Segment Open
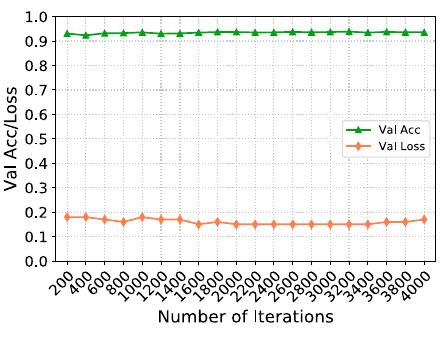
Figure 10. Val Acc/Loss graph.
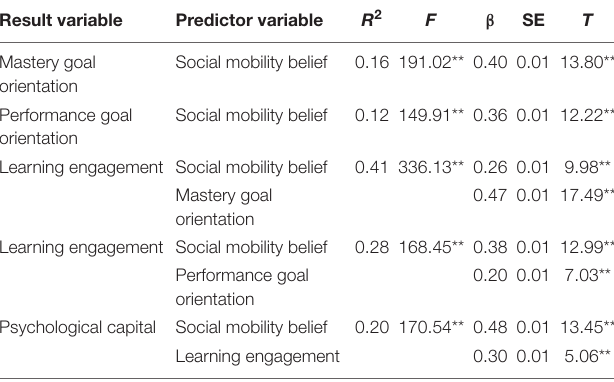
TABLE 3 | The mediating effect of achievement goal orientation and psychological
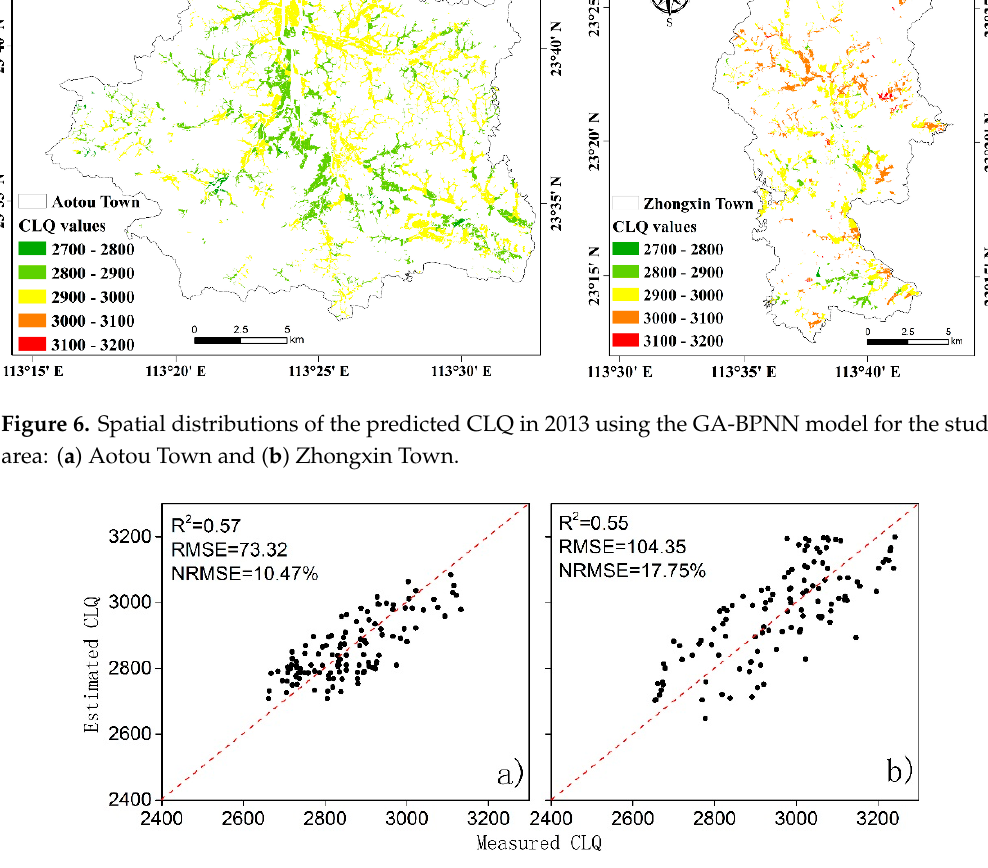
Figure 7. Measured and estimated CLQ in 2013 using the GA-BPNN model with the 120 validation sample plots for mapping: ( a ) Aotou Town and ( b ) Zhongxin Town.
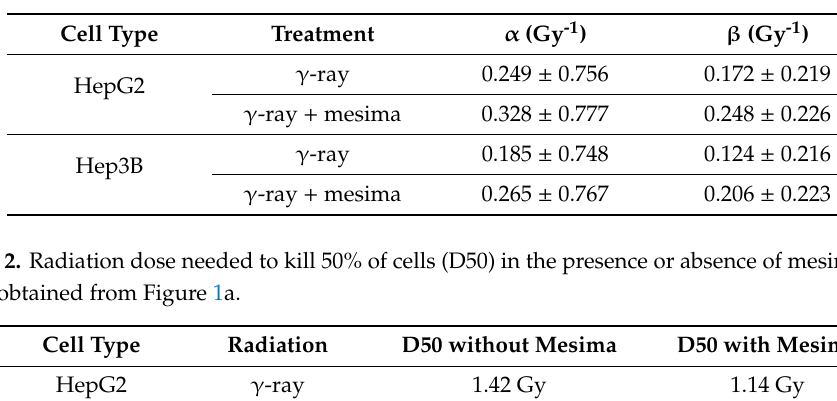
Table 1. Linear quadratic fitting parameters α and β for survival curves in cells irradiated in the presence or absence of mesima and incubated for 14 days.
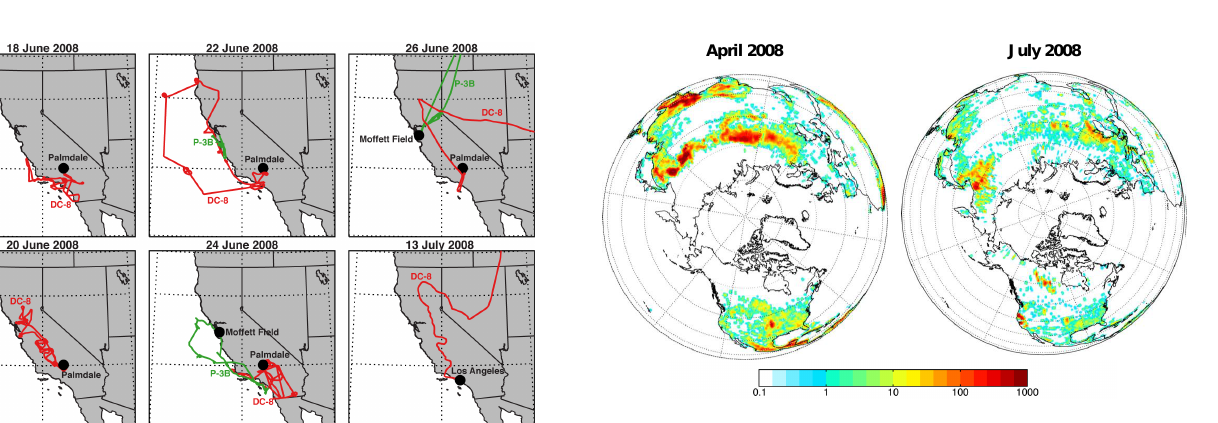
Figure 2. Monthly fire counts for April and July 2008 from the MODIS Aqua satellite Fig. 2. Monthly fire counts for April and July 2008 from the instrument (1330 local overpass time), cloud- and overpass-corrected (V5, available from MODIS Aqua satellite instrument (13:30 local overpass time), http://neespi.gsfc.nasa.gov/myd14cm1.shtml) cloud- and overpass-corrected (V5, available from http://neespi.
Segment Closed
What is needed
In your answer, set down the full listing word for word and include no pictures.

Your solution
Figure 10. Val Acc/Loss graph.
TABLE 3 | The mediating effect of achievement goal orientation and psychological
Figure 7. Measured and estimated CLQ in 2013 using the GA-BPNN model with the 120 validation sample plots for mapping: ( a ) Aotou Town and ( b ) Zhongxin Town.
Table 1. Linear quadratic fitting parameters α and β for survival curves in cells irradiated in the presence or absence of mesima and incubated for 14 days.
Figure 2. Monthly fire counts for April and July 2008 from the MODIS Aqua satellite Fig. 2. Monthly fire counts for April and July 2008 from the instrument (1330 local overpass time), cloud- and overpass-corrected (V5, available from MODIS Aqua satellite instrument (13:30 local overpass time), http://neespi.gsfc.nasa.gov/myd14cm1.shtml) cloud- and overpass-corrected (V5, available from http://neespi.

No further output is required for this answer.